In his teens he ate weekly at Shun Lee Dynasty, which had opened in 1965, and embarked on a strenuous program of self-education. He studied with Grace Chu, whose cooking classes and cookbooks introduced generations of New Yorkers to the subtleties of Chinese cuisine, and did postgraduate work, so to speak, by organizing banquets with the top Chinese chefs in New York.

“When I found a particularly good chef I would return to him often, hoping that he would delve deep into his repertoire showcasing his skill and art,” Mr. Schoenfeld told the website egullet.com in 2001. Good fortune placed him in the hands of Lou Hoy Yuen, known as Uncle Lou, the chef at Mr. Keh’s Szechuan Taste, one of the first Szechuan restaurants in New York.

“I was exposed to a level of cuisine that most top professional chefs weren’t able to produce, and the standards and flavors that I encountered gave me an incomparable education,” Mr. Schoenfeld said. “Uncle Lou never explicitly showed me how to cook a particular item. Instead he let me observe, like a master and a student. I learned by watching, tasting and eventually trying to put my knowledge into action.”

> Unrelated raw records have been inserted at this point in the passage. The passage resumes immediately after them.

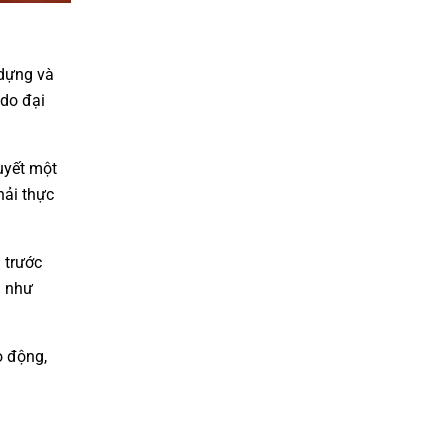
 dựng và
 do đại
uyết một
hải thực
 trước
n như
o động,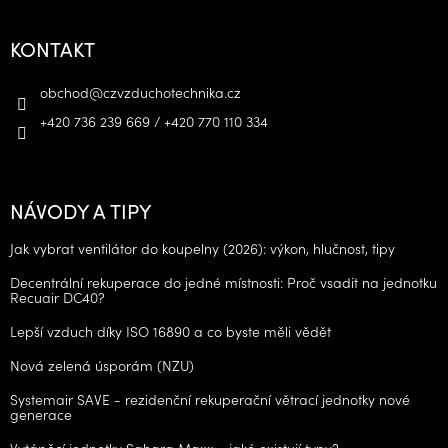
KONTAKT
obchod
@
czvzduchotechnika.cz
+420 736 239 669 / +420 770 110 334
NÁVODY A TIPY
Jak vybrat ventilátor do koupelny (2026): výkon, hlučnost, tipy
Decentrální rekuperace do jedné místnosti: Proč vsadit na jednotku
Recuair DC40?
Lepší vzduch díky ISO 16890 a co byste měli vědět
Nová zelená úsporám (NZU)
Systemair SAVE - rezidenční rekuperační větrací jednotky nové
generace
Vytápěcí jednotky Sahara Maxx - jaké existují typy?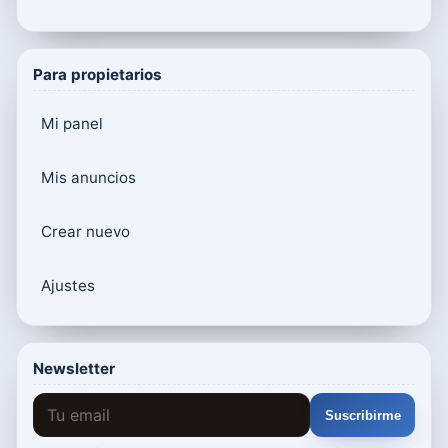
Para propietarios
Mi panel
Mis anuncios
Crear nuevo
Ajustes
Newsletter
Suscribirme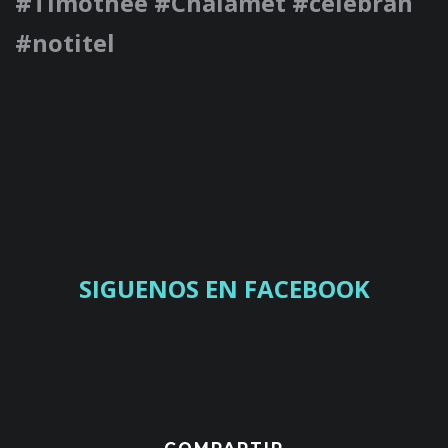
#Timothee #Chalamét #celebran
#notitel
SIGUENOS EN FACEBOOK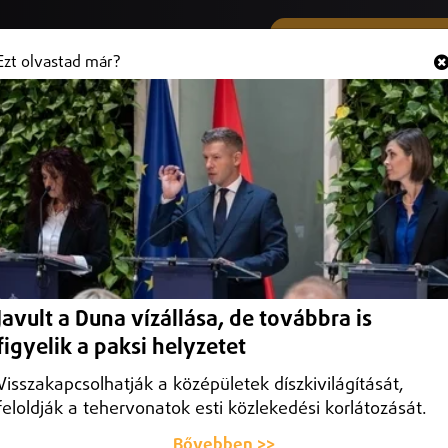
SMS ÉS VIBER SZÁMUNK
Hallgasd és
+36 (20) 316 3000
Ezt olvastad már?
ő babája 2026-ban
Nagyerdei Campuson.
Javult a Duna vízállása, de továbbra is
figyelik a paksi helyzetet
Visszakapcsolhatják a középületek díszkivilágítását,
feloldják a tehervonatok esti közlekedési korlátozását.
Bővebben >>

He studied briefly at New York University before dropping out to arrange Chinese banquets, which he financed by driving a taxi. On the side, he wrote a food and restaurant column, “Gravy Stains,” for the newspaper Brooklyn Heights Press. One evening at Szechuan Taste, he ordered an esoteric carps-head soup, thereby attracting the notice of Mr. Keh, the owner. The two struck up an acquaintance, and in 1973, when Mr. Keh opened Uncle Tai’s, one of New York’s first Hunan restaurants, he hired Mr. Schoenfeld as his assistant.

“I was a hippy-dippy guy, and he threw me in the tackiest blue tuxedo with a big frilly shirt and a bow tie,” he told the website Restaurant Girl in 2013. “I found myself at the front door of what was basically the hottest Chinese restaurant in the country without ever having worked at a restaurant before.”

The wild ride ended after two years, when warfare between rival factions in the restaurant’s kitchen claimed Mr. Schoenfeld as a casualty.